[Requirement]
Below are entries. Give back exactly the lines from the one containing "2. Ejecutar o devolver migraciones." through the one containing "<p>因为香港确实是整个中国", inclusive, without the pictures.

[The data]
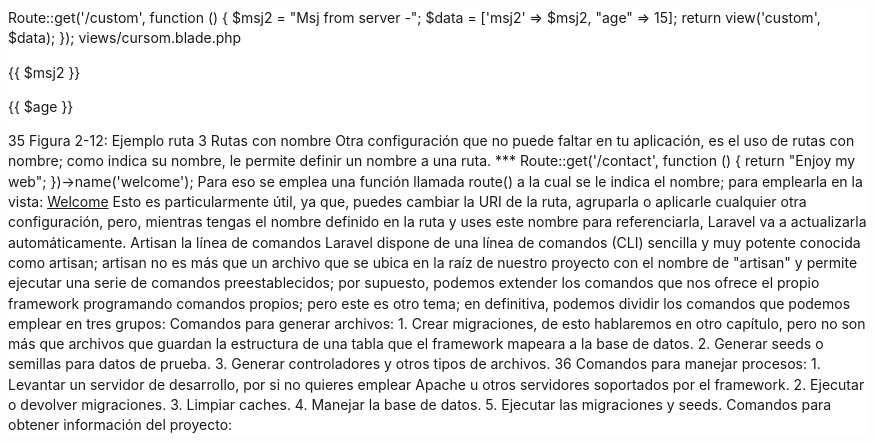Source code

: Route::get('/custom', function () {
$msj2 = "Msj from server *-*";
$data = ['msj2' => $msj2, "age" => 15];
return view('custom', $data);
});
views/cursom.blade.php
<!DOCTYPE html>
<html lang="en">
<head>
<meta charset="UTF-8">
<meta http-equiv="X-UA-Compatible" content="IE=edge">
<meta name="viewport" content="width=device-width, initial-scale=1.0">
<title>Document</title>
</head>
<body>
<p>{{ $msj2 }}</p>
<p>{{ $age }}</p>
</body>
</html>
35
Figura 2-12: Ejemplo ruta 3
Rutas con nombre
Otra configuración que no puede faltar en tu aplicación, es el uso de rutas con nombre; como indica su nombre,
le permite definir un nombre a una ruta.
***
Route::get('/contact', function () {
return "Enjoy my web";
})->name('welcome');
Para eso se emplea una función llamada route() a la cual se le indica el nombre; para emplearla en la vista:
<a href="{{ route('welcome') }}">Welcome</a>
Esto es particularmente útil, ya que, puedes cambiar la URI de la ruta, agruparla o aplicarle cualquier otra
configuración, pero, mientras tengas el nombre definido en la ruta y uses este nombre para referenciarla, Laravel
va a actualizarla automáticamente.
Artisan la línea de comandos
Laravel dispone de una línea de comandos (CLI) sencilla y muy potente conocida como artisan; artisan no es
más que un archivo que se ubica en la raíz de nuestro proyecto con el nombre de "artisan" y permite ejecutar una
serie de comandos preestablecidos; por supuesto, podemos extender los comandos que nos ofrece el propio
framework programando comandos propios; pero este es otro tema; en definitiva, podemos dividir los comandos
que podemos emplear en tres grupos:
Comandos para generar archivos:
1. Crear migraciones, de esto hablaremos en otro capítulo, pero no son más que archivos que guardan la
estructura de una tabla que el framework mapeara a la base de datos.
2. Generar seeds o semillas para datos de prueba.
3. Generar controladores y otros tipos de archivos.
36
Comandos para manejar procesos:
1. Levantar un servidor de desarrollo, por si no quieres emplear Apache u otros servidores soportados por el
framework.
2. Ejecutar o devolver migraciones.
3. Limpiar caches.
4. Manejar la base de datos.
5. Ejecutar las migraciones y seeds.
Comandos para obtener información del proyecto:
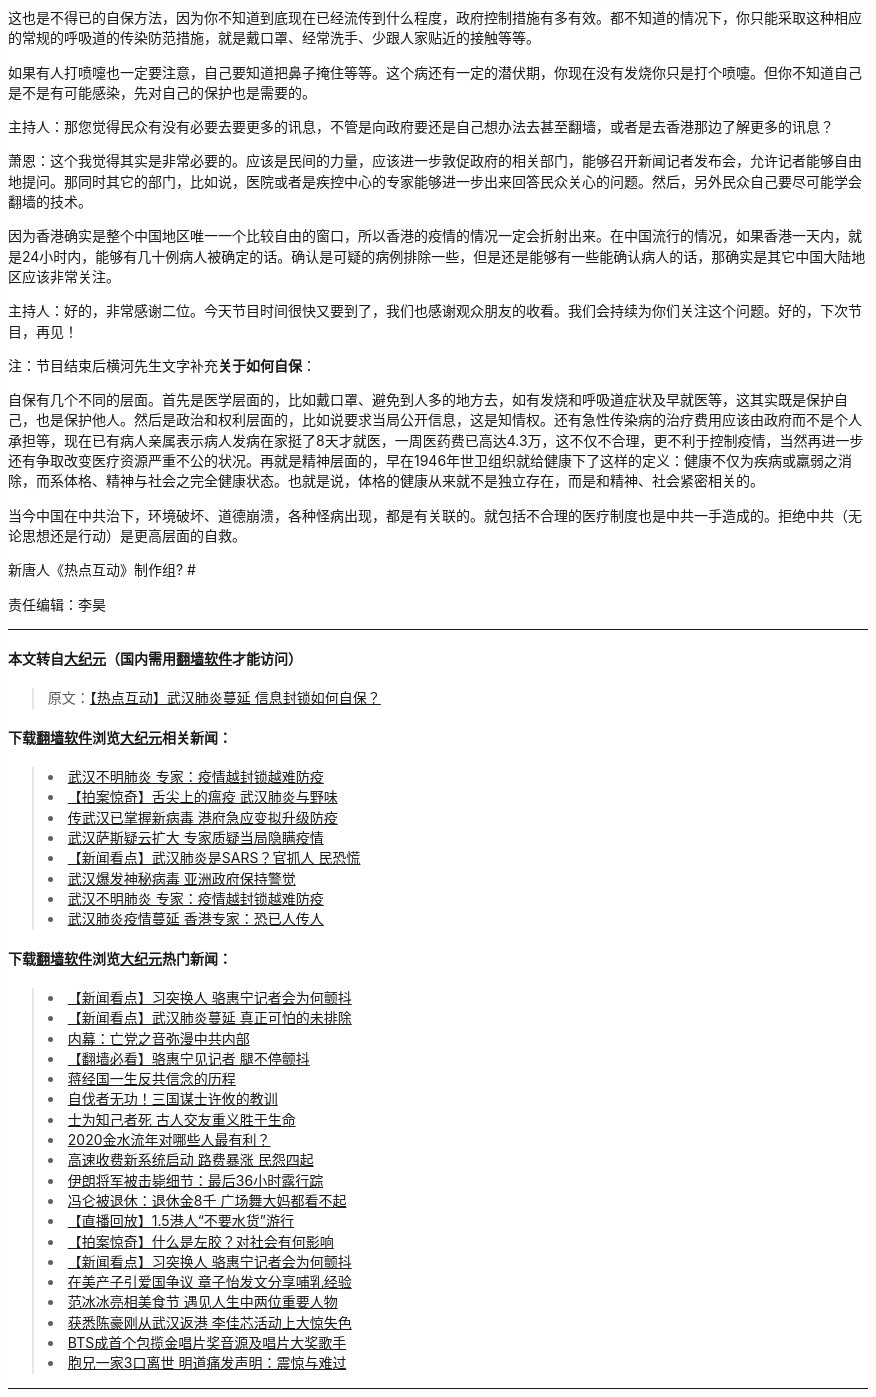 <p>这也是不得已的自保方法，因为你不知道到底现在已经流传到什么程度，政府控制措施有多有效。都不知道的情况下，你只能采取这种相应的常规的呼吸道的传染防范措施，就是戴口罩、经常洗手、少跟人家贴近的接触等等。</p>
<p>如果有人打喷嚏也一定要注意，自己要知道把鼻子掩住等等。这个病还有一定的潜伏期，你现在没有发烧你只是打个喷嚏。但你不知道自己是不是有可能感染，先对自己的保护也是需要的。</p>
<p>主持人：那您觉得民众有没有必要去要更多的讯息，不管是向政府要还是自己想办法去甚至翻墙，或者是去香港那边了解更多的讯息？</p>
<p>萧恩：这个我觉得其实是非常必要的。应该是民间的力量，应该进一步敦促政府的相关部门，能够召开新闻记者发布会，允许记者能够自由地提问。那同时其它的部门，比如说，医院或者是疾控中心的专家能够进一步出来回答民众关心的问题。然后，另外民众自己要尽可能学会翻墙的技术。</p>
<p>因为香港确实是整个中国地区唯一一个比较自由的窗口，所以香港的疫情的情况一定会折射出来。在中国流行的情况，如果香港一天内，就是24小时内，能够有几十例病人被确定的话。确认是可疑的病例排除一些，但是还是能够有一些能确认病人的话，那确实是其它中国大陆地区应该非常关注。</p>
<p>主持人：好的，非常感谢二位。今天节目时间很快又要到了，我们也感谢观众朋友的收看。我们会持续为你们关注这个问题。好的，下次节目，再见！</p>
<p>注：节目结束后横河先生文字补充<strong>关于如何自保</strong>：</p>
<p>自保有几个不同的层面。首先是医学层面的，比如戴口罩、避免到人多的地方去，如有发烧和呼吸道症状及早就医等，这其实既是保护自己，也是保护他人。然后是政治和权利层面的，比如说要求当局公开信息，这是知情权。还有急性传染病的治疗费用应该由政府而不是个人承担等，现在已有病人亲属表示病人发病在家挺了8天才就医，一周医药费已高达4.3万，这不仅不合理，更不利于控制疫情，当然再进一步还有争取改变医疗资源严重不公的状况。再就是精神层面的，早在1946年世卫组织就给健康下了这样的定义：健康不仅为疾病或羸弱之消除，而系体格、精神与社会之完全健康状态。也就是说，体格的健康从来就不是独立存在，而是和精神、社会紧密相关的。</p>
<p>当今中国在中共治下，环境破坏、道德崩溃，各种怪病出现，都是有关联的。就包括不合理的医疗制度也是中共一手造成的。拒绝中共（无论思想还是行动）是更高层面的自救。</p>
<p>新唐人《热点互动》制作组? #</p>
<p>责任编辑：李昊</p>

<hr>

#### 本文转自<a href="http://www.epochtimes.com">大纪元</a>（国内需用<a href="https://git.io/JesJV">翻墙软件</a>才能访问）
> 原文：<a href="http://www.epochtimes.com/gb/20/1/7/n11775116.htm">【热点互动】武汉肺炎蔓延 信息封锁如何自保？</a>


#### 下载<a href="https://git.io/JesJV">翻墙软件</a>浏览<a href="http://www.epochtimes.com">大纪元</a>相关新闻：
> <li><a href="http://www.epochtimes.com/gb/20/1/4/n11766968.htm">武汉不明肺炎 专家：疫情越封锁越难防疫</a></li>
> <li><a href="http://www.epochtimes.com/gb/20/1/4/n11766765.htm">【拍案惊奇】舌尖上的瘟疫 武汉肺炎与野味</a></li>
> <li><a href="http://www.epochtimes.com/gb/20/1/3/n11766515.htm">传武汉已掌握新病毒 港府急应变拟升级防疫</a></li>
> <li><a href="http://www.epochtimes.com/gb/20/1/3/n11766320.htm">武汉萨斯疑云扩大 专家质疑当局隐瞒疫情</a></li>
> <li><a href="http://www.epochtimes.com/gb/20/1/3/n11766254.htm">【新闻看点】武汉肺炎是SARS？官抓人 民恐慌</a></li>
> <li><a href="http://www.epochtimes.com/gb/20/1/3/n11766183.htm">武汉爆发神秘病毒 亚洲政府保持警觉</a></li>
> <li><a href="https://github.com/lduuv275/djy/blob/master/gb/20/1/4/n11766968.md">武汉不明肺炎 专家：疫情越封锁越难防疫</a></li>
> <li><a href="https://github.com/lduuv275/djy/blob/master/gb/20/1/4/n11767498.md">武汉肺炎疫情蔓延 香港专家：恐已人传人</a></li>

#### 下载<a href="https://git.io/JesJV">翻墙软件</a>浏览<a href="http://www.epochtimes.com">大纪元</a>热门新闻：
> <li><a href="http://www.epochtimes.com/gb/20/1/6/n11772655.htm">【新闻看点】习突换人 骆惠宁记者会为何颤抖</a></li>
> <li><a href="http://www.epochtimes.com/gb/20/1/6/n11772974.htm">【新闻看点】武汉肺炎蔓延 真正可怕的未排除</a></li>
> <li><a href="http://www.epochtimes.com/gb/20/1/6/n11772093.htm">内幕：亡党之音弥漫中共内部</a></li>
> <li><a href="http://www.epochtimes.com/gb/20/1/7/n11773877.htm">【翻墙必看】骆惠宁见记者 腿不停颤抖</a></li>
> <li><a href="http://www.epochtimes.com/gb/20/1/1/n11760693.htm">蒋经国一生反共信念的历程</a></li>
> <li><a href="http://www.epochtimes.com/gb/19/12/21/n11737632.htm">自伐者无功！三国谋士许攸的教训</a></li>
> <li><a href="http://www.epochtimes.com/gb/15/1/15/n4343055.htm">士为知己者死 古人交友重义胜于生命</a></li>
> <li><a href="http://www.epochtimes.com/gb/19/12/19/n11732566.htm">2020金水流年对哪些人最有利？</a></li>
> <li><a href="http://www.epochtimes.com/gb/20/1/5/n11770092.htm">高速收费新系统启动 路费暴涨 民怨四起</a></li>
> <li><a href="http://www.epochtimes.com/gb/20/1/5/n11768666.htm">伊朗将军被击毙细节：最后36小时露行踪</a></li>
> <li><a href="http://www.epochtimes.com/gb/20/1/5/n11770079.htm">冯仑被退休：退休金8千 广场舞大妈都看不起</a></li>
> <li><a href="http://www.epochtimes.com/gb/20/1/5/n11769074.htm">【直播回放】1.5港人“不要水货”游行</a></li>
> <li><a href="http://www.epochtimes.com/gb/20/1/7/n11773529.htm">【拍案惊奇】什么是左胶？对社会有何影响</a></li>
> <li><a href="http://www.epochtimes.com/gb/20/1/6/n11772655.htm">【新闻看点】习突换人 骆惠宁记者会为何颤抖</a></li>
> <li><a href="http://www.epochtimes.com/gb/20/1/5/n11770242.htm">在美产子引爱国争议 章子怡发文分享哺乳经验</a></li>
> <li><a href="http://www.epochtimes.com/gb/20/1/5/n11770148.htm">范冰冰亮相美食节 遇见人生中两位重要人物</a></li>
> <li><a href="http://www.epochtimes.com/gb/20/1/5/n11770031.htm">获悉陈豪刚从武汉返港 李佳芯活动上大惊失色</a></li>
> <li><a href="http://www.epochtimes.com/gb/20/1/5/n11769744.htm">BTS成首个包揽金唱片奖音源及唱片大奖歌手</a></li>
> <li><a href="http://www.epochtimes.com/gb/20/1/6/n11771024.htm">胞兄一家3口离世 明道痛发声明：震惊与难过</a></li>
<hr>
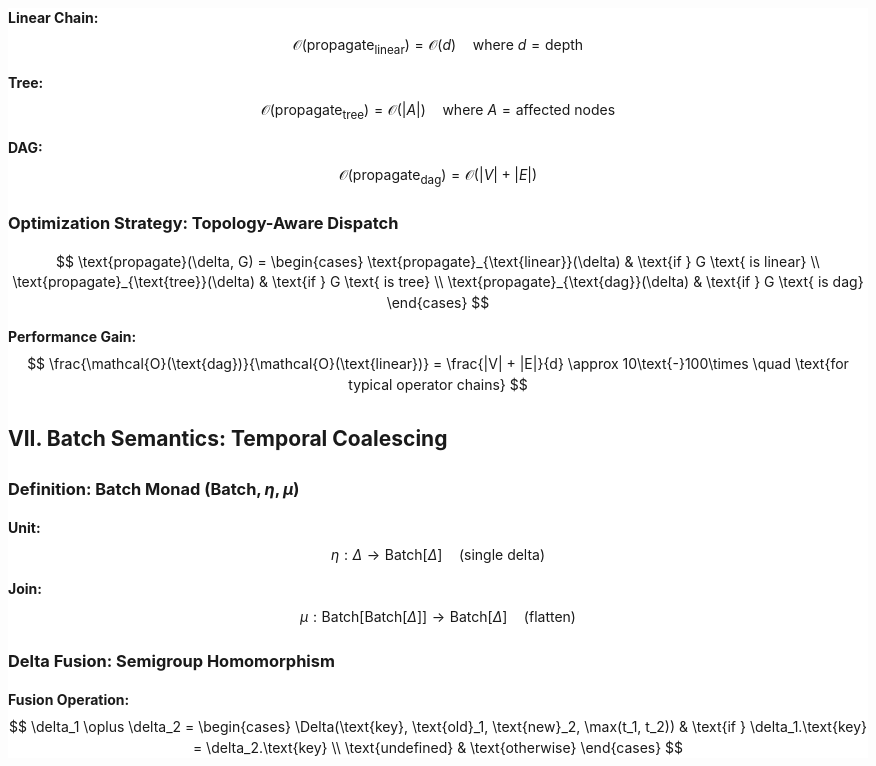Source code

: **Linear Chain:**
$$
\mathcal{O}(\text{propagate}_{\text{linear}}) = \mathcal{O}(d) \quad \text{where } d = \text{depth}
$$

**Tree:**
$$
\mathcal{O}(\text{propagate}_{\text{tree}}) = \mathcal{O}(|A|) \quad \text{where } A = \text{affected nodes}
$$

**DAG:**
$$
\mathcal{O}(\text{propagate}_{\text{dag}}) = \mathcal{O}(|V| + |E|)
$$

### Optimization Strategy: Topology-Aware Dispatch

$$
\text{propagate}(\delta, G) = \begin{cases}
\text{propagate}_{\text{linear}}(\delta) & \text{if } G \text{ is linear} \\
\text{propagate}_{\text{tree}}(\delta) & \text{if } G \text{ is tree} \\
\text{propagate}_{\text{dag}}(\delta) & \text{if } G \text{ is dag}
\end{cases}
$$

**Performance Gain:**
$$
\frac{\mathcal{O}(\text{dag})}{\mathcal{O}(\text{linear})} = \frac{|V| + |E|}{d} \approx 10\text{-}100\times \quad \text{for typical operator chains}
$$

## VII. Batch Semantics: Temporal Coalescing

### Definition: Batch Monad $(\text{Batch}, \eta, \mu)$

**Unit:**
$$
\eta: \Delta \to \text{Batch}[\Delta] \quad \text{(single delta)}
$$

**Join:**
$$
\mu: \text{Batch}[\text{Batch}[\Delta]] \to \text{Batch}[\Delta] \quad \text{(flatten)}
$$

### Delta Fusion: Semigroup Homomorphism

**Fusion Operation:**
$$
\delta_1 \oplus \delta_2 = \begin{cases}
\Delta(\text{key}, \text{old}_1, \text{new}_2, \max(t_1, t_2)) & \text{if } \delta_1.\text{key} = \delta_2.\text{key} \\
\text{undefined} & \text{otherwise}
\end{cases}
$$

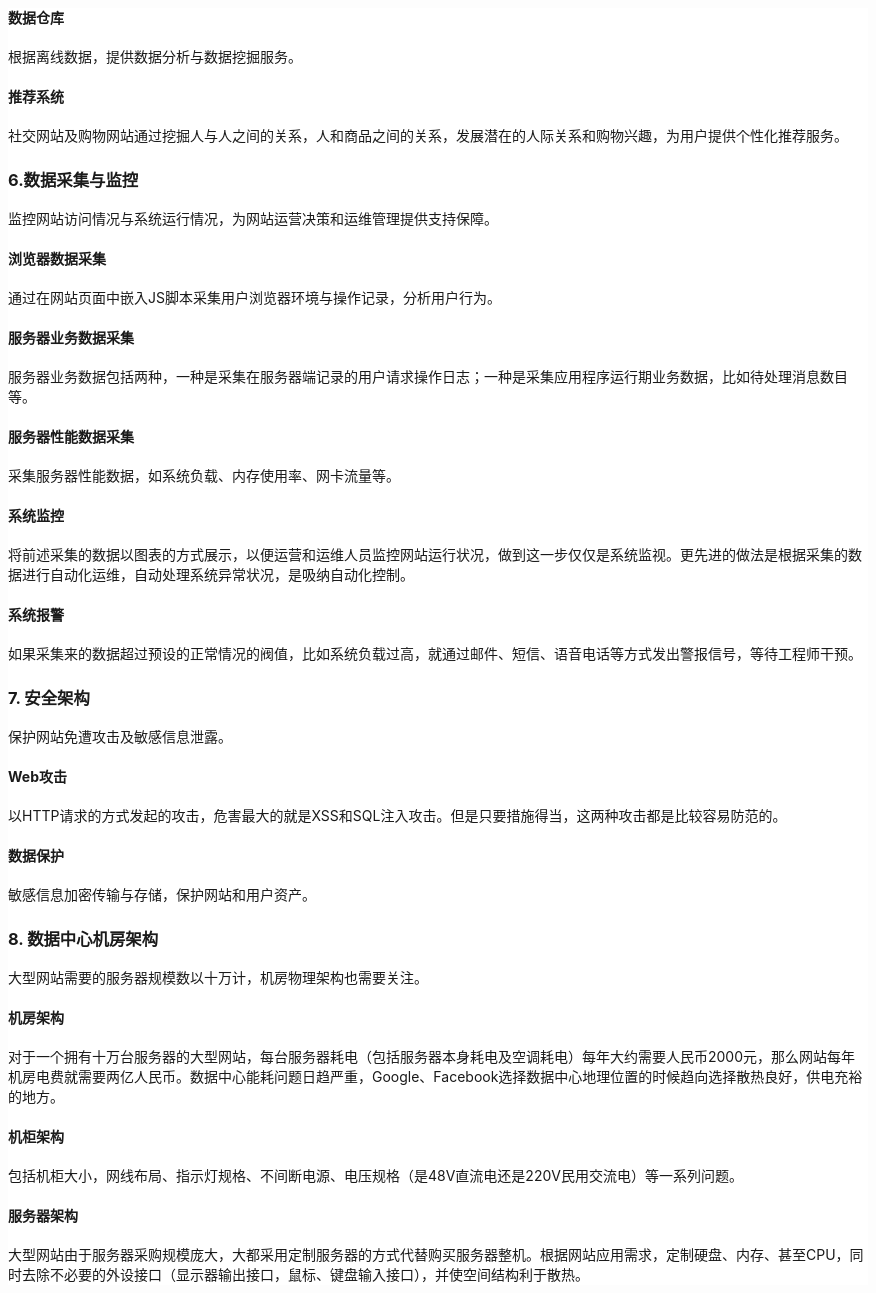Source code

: #### 数据仓库

根据离线数据，提供数据分析与数据挖掘服务。

#### 推荐系统

社交网站及购物网站通过挖掘人与人之间的关系，人和商品之间的关系，发展潜在的人际关系和购物兴趣，为用户提供个性化推荐服务。

### 6.数据采集与监控

监控网站访问情况与系统运行情况，为网站运营决策和运维管理提供支持保障。

#### 浏览器数据采集

通过在网站页面中嵌入JS脚本采集用户浏览器环境与操作记录，分析用户行为。

#### 服务器业务数据采集

服务器业务数据包括两种，一种是采集在服务器端记录的用户请求操作日志；一种是采集应用程序运行期业务数据，比如待处理消息数目等。

#### 服务器性能数据采集

采集服务器性能数据，如系统负载、内存使用率、网卡流量等。

#### 系统监控

将前述采集的数据以图表的方式展示，以便运营和运维人员监控网站运行状况，做到这一步仅仅是系统监视。更先进的做法是根据采集的数据进行自动化运维，自动处理系统异常状况，是吸纳自动化控制。

#### 系统报警

如果采集来的数据超过预设的正常情况的阀值，比如系统负载过高，就通过邮件、短信、语音电话等方式发出警报信号，等待工程师干预。

### 7. 安全架构

保护网站免遭攻击及敏感信息泄露。

#### Web攻击

以HTTP请求的方式发起的攻击，危害最大的就是XSS和SQL注入攻击。但是只要措施得当，这两种攻击都是比较容易防范的。

#### 数据保护

敏感信息加密传输与存储，保护网站和用户资产。

### 8. 数据中心机房架构

大型网站需要的服务器规模数以十万计，机房物理架构也需要关注。

#### 机房架构

对于一个拥有十万台服务器的大型网站，每台服务器耗电（包括服务器本身耗电及空调耗电）每年大约需要人民币2000元，那么网站每年机房电费就需要两亿人民币。数据中心能耗问题日趋严重，Google、Facebook选择数据中心地理位置的时候趋向选择散热良好，供电充裕的地方。

#### 机柜架构

包括机柜大小，网线布局、指示灯规格、不间断电源、电压规格（是48V直流电还是220V民用交流电）等一系列问题。

#### 服务器架构

大型网站由于服务器采购规模庞大，大都采用定制服务器的方式代替购买服务器整机。根据网站应用需求，定制硬盘、内存、甚至CPU，同时去除不必要的外设接口（显示器输出接口，鼠标、键盘输入接口），并使空间结构利于散热。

[Response]
2. Ejecutar o devolver migraciones.
3. Limpiar caches.
4. Manejar la base de datos.
5. Ejecutar las migraciones y seeds.
Comandos para obtener información del proyecto:
 <p>这也是不得已的自保方法，因为你不知道到底现在已经流传到什么程度，政府控制措施有多有效。都不知道的情况下，你只能采取这种相应的常规的呼吸道的传染防范措施，就是戴口罩、经常洗手、少跟人家贴近的接触等等。</p>
<p>如果有人打喷嚏也一定要注意，自己要知道把鼻子掩住等等。这个病还有一定的潜伏期，你现在没有发烧你只是打个喷嚏。但你不知道自己是不是有可能感染，先对自己的保护也是需要的。</p>
<p>主持人：那您觉得民众有没有必要去要更多的讯息，不管是向政府要还是自己想办法去甚至翻墙，或者是去香港那边了解更多的讯息？</p>
<p>萧恩：这个我觉得其实是非常必要的。应该是民间的力量，应该进一步敦促政府的相关部门，能够召开新闻记者发布会，允许记者能够自由地提问。那同时其它的部门，比如说，医院或者是疾控中心的专家能够进一步出来回答民众关心的问题。然后，另外民众自己要尽可能学会翻墙的技术。</p>
<p>因为香港确实是整个中国地区唯一一个比较自由的窗口，所以香港的疫情的情况一定会折射出来。在中国流行的情况，如果香港一天内，就是24小时内，能够有几十例病人被确定的话。确认是可疑的病例排除一些，但是还是能够有一些能确认病人的话，那确实是其它中国大陆地区应该非常关注。</p>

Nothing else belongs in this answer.